Stored data:
* start *
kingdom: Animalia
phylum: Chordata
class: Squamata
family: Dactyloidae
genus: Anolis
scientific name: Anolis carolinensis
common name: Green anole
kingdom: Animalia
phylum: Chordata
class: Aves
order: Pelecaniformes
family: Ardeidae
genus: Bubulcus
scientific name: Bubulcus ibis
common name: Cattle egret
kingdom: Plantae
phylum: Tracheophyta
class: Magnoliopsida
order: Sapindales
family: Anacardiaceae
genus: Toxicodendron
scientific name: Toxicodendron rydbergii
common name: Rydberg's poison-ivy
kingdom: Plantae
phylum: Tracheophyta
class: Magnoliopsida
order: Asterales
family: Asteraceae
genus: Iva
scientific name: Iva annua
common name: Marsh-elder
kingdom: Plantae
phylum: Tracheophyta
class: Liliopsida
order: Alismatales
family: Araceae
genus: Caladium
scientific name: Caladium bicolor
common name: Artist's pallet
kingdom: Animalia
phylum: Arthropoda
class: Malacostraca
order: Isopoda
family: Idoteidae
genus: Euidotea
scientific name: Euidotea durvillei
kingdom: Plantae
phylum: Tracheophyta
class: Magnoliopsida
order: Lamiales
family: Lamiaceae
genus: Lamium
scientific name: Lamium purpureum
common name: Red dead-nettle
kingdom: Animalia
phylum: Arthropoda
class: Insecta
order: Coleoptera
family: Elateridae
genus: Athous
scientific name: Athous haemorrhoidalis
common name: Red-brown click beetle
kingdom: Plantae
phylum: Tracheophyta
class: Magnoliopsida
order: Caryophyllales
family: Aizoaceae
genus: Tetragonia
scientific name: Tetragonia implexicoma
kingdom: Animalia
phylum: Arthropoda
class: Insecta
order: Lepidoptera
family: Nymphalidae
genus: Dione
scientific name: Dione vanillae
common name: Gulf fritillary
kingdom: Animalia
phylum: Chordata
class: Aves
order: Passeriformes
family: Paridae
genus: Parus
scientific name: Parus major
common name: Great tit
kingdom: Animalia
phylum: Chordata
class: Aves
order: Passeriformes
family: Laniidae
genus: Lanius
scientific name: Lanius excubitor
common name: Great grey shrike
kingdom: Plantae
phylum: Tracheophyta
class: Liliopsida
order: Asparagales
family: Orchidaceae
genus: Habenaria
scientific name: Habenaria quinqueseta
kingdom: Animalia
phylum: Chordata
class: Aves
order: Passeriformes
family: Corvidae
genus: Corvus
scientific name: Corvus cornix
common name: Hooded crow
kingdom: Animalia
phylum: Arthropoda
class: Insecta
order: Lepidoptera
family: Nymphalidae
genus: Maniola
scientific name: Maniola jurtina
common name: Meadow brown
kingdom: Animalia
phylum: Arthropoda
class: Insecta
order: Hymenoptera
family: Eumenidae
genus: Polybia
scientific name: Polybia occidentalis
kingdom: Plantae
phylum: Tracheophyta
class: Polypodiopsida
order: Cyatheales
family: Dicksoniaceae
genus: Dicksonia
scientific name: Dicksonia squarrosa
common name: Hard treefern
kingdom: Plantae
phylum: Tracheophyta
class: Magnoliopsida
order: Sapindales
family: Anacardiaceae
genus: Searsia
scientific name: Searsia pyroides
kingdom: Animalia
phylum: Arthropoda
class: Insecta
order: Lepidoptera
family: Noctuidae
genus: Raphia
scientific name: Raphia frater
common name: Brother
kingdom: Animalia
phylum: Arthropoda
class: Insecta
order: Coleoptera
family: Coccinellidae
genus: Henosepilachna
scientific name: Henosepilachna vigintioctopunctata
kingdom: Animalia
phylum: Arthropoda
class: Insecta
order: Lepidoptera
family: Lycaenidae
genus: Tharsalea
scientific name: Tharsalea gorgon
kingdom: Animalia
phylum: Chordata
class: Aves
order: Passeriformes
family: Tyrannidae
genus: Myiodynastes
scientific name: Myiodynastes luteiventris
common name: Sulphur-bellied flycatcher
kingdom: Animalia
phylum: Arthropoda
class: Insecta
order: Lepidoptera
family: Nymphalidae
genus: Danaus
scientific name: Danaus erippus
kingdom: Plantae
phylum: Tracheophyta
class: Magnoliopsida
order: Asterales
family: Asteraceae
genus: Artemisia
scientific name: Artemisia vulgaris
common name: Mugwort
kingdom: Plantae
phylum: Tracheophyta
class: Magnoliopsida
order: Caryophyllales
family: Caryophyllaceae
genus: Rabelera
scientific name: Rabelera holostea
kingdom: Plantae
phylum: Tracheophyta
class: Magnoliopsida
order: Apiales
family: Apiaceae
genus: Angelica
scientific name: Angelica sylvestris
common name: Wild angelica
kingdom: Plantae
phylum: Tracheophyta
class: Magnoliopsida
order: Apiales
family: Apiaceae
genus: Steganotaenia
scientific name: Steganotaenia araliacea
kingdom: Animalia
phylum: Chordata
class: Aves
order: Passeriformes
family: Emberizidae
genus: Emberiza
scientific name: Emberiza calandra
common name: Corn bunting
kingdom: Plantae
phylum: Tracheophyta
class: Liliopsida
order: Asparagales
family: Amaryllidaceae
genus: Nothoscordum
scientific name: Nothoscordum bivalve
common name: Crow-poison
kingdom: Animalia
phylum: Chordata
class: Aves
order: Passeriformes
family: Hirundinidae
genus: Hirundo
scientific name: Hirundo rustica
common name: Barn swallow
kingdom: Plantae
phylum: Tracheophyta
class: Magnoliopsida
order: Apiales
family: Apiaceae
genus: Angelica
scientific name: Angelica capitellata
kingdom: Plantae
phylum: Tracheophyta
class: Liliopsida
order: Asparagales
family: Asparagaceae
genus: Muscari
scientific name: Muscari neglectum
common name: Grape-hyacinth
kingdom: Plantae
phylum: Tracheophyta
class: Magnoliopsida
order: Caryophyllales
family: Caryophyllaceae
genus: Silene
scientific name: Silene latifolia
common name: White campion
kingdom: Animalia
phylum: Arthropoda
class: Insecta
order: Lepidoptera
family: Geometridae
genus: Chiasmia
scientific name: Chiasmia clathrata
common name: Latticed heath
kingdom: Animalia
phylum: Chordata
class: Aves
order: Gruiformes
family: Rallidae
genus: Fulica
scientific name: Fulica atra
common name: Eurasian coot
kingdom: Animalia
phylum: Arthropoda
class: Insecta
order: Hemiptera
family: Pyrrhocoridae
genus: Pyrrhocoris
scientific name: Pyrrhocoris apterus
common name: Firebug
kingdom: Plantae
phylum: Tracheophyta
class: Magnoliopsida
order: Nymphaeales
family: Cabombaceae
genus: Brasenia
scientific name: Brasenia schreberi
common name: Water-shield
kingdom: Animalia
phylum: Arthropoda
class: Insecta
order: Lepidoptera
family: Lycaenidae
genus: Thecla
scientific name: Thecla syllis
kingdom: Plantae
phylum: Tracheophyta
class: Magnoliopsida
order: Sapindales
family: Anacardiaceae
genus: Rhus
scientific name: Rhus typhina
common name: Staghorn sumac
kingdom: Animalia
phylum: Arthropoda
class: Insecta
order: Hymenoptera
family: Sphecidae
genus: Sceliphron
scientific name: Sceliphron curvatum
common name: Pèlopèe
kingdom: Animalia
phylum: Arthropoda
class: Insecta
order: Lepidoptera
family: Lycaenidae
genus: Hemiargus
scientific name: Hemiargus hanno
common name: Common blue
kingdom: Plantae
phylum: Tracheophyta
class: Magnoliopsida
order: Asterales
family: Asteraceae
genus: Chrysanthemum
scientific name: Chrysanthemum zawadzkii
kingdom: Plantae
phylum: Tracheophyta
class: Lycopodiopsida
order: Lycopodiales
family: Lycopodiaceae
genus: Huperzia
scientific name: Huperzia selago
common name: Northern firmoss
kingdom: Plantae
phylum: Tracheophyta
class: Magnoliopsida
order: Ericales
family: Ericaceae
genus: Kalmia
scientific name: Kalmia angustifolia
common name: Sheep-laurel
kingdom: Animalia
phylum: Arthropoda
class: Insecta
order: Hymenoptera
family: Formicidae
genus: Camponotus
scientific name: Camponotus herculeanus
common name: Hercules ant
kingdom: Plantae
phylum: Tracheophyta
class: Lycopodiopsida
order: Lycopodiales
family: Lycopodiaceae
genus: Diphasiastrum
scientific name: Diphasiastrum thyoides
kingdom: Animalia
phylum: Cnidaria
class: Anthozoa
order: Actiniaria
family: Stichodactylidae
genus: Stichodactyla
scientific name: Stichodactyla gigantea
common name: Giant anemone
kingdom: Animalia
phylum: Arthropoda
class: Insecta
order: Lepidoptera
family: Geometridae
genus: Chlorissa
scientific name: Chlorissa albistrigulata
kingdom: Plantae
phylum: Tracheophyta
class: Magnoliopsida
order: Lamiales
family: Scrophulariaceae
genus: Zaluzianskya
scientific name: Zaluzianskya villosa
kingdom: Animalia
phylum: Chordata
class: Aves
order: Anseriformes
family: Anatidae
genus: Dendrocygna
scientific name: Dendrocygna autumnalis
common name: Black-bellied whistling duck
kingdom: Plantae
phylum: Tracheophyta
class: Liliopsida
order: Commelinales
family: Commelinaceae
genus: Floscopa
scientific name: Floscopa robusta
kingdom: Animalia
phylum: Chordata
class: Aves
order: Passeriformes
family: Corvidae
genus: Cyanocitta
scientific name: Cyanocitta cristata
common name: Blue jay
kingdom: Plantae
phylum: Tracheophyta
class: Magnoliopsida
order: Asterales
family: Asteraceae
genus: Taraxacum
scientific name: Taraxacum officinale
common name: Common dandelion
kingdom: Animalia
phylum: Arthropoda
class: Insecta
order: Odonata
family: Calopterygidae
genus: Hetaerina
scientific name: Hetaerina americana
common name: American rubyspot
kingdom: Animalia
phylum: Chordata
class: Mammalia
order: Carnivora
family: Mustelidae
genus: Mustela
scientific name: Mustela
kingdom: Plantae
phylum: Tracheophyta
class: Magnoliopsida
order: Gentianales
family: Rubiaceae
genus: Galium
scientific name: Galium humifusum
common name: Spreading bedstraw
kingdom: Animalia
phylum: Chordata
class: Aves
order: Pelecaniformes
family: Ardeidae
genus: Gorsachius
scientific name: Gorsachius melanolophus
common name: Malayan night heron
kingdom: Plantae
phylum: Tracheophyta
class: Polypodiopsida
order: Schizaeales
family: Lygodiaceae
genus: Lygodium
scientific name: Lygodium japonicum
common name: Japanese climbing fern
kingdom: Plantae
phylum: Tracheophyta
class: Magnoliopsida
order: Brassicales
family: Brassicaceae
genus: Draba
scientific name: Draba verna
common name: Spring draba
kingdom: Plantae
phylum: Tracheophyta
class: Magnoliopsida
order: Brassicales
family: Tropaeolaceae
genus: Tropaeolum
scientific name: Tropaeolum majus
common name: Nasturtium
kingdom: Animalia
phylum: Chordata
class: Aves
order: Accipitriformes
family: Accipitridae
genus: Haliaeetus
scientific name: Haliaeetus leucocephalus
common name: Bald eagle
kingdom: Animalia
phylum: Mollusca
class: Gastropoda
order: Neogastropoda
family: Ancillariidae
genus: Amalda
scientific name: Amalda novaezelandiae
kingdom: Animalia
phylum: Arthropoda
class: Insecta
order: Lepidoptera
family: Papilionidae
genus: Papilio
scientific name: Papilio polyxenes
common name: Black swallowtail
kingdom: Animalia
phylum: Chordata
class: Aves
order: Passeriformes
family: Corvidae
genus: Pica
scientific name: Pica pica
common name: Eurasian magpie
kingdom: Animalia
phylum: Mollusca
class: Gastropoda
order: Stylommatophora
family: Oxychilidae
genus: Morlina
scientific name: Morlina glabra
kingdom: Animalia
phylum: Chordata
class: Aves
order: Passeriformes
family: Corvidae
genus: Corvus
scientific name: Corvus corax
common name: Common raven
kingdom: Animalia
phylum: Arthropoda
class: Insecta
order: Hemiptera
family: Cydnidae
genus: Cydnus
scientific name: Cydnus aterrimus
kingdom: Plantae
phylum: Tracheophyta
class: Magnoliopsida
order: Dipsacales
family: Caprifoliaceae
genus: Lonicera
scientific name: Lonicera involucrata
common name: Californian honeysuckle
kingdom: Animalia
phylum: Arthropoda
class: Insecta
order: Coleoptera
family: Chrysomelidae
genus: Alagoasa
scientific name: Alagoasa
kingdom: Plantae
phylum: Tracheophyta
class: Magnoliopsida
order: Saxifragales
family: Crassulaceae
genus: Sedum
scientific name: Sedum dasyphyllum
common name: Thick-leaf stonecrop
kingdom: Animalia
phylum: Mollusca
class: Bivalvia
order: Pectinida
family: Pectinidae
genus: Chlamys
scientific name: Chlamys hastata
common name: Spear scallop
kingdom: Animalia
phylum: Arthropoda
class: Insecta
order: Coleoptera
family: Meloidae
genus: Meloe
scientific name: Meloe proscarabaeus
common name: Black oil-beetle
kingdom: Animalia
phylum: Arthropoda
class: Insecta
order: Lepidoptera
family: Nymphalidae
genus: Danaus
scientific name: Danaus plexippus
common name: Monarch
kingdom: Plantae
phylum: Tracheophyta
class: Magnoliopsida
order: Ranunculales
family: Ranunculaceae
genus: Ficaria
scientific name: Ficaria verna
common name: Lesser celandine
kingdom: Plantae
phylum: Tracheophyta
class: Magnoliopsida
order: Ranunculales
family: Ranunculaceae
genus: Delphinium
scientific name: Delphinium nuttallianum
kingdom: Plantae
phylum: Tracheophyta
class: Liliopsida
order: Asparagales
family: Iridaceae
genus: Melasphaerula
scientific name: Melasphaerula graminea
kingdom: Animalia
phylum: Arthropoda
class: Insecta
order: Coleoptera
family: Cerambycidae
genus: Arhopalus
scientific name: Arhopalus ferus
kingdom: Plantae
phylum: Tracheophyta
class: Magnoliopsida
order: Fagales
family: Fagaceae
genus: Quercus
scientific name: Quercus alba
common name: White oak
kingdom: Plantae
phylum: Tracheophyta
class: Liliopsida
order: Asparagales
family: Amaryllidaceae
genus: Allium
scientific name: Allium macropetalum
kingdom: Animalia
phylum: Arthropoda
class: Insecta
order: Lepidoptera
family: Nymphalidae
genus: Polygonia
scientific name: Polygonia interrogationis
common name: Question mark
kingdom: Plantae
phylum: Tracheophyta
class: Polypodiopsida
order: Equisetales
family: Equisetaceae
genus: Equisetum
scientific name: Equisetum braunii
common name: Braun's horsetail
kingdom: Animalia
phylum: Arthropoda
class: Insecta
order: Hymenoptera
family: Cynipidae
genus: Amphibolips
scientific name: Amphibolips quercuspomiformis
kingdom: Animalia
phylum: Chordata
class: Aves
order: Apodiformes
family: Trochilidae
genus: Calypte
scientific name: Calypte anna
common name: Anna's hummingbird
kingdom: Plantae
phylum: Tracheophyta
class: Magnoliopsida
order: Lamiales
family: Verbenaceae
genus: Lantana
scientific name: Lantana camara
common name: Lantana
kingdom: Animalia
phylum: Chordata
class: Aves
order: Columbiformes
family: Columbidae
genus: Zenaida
* end *
Exercise instructions — Output the lines from the one containing "genus: Calypte" through the last line of the entries as a numbered list, skipping any blank lines.

Reply to the task —
1. genus: Calypte
2. scientific name: Calypte anna
3. common name: Anna's hummingbird
4. kingdom: Plantae
5. phylum: Tracheophyta
6. class: Magnoliopsida
7. order: Lamiales
8. family: Verbenaceae
9. genus: Lantana
10. scientific name: Lantana camara
11. common name: Lantana
12. kingdom: Animalia
13. phylum: Chordata
14. class: Aves
15. order: Columbiformes
16. family: Columbidae
17. genus: Zenaida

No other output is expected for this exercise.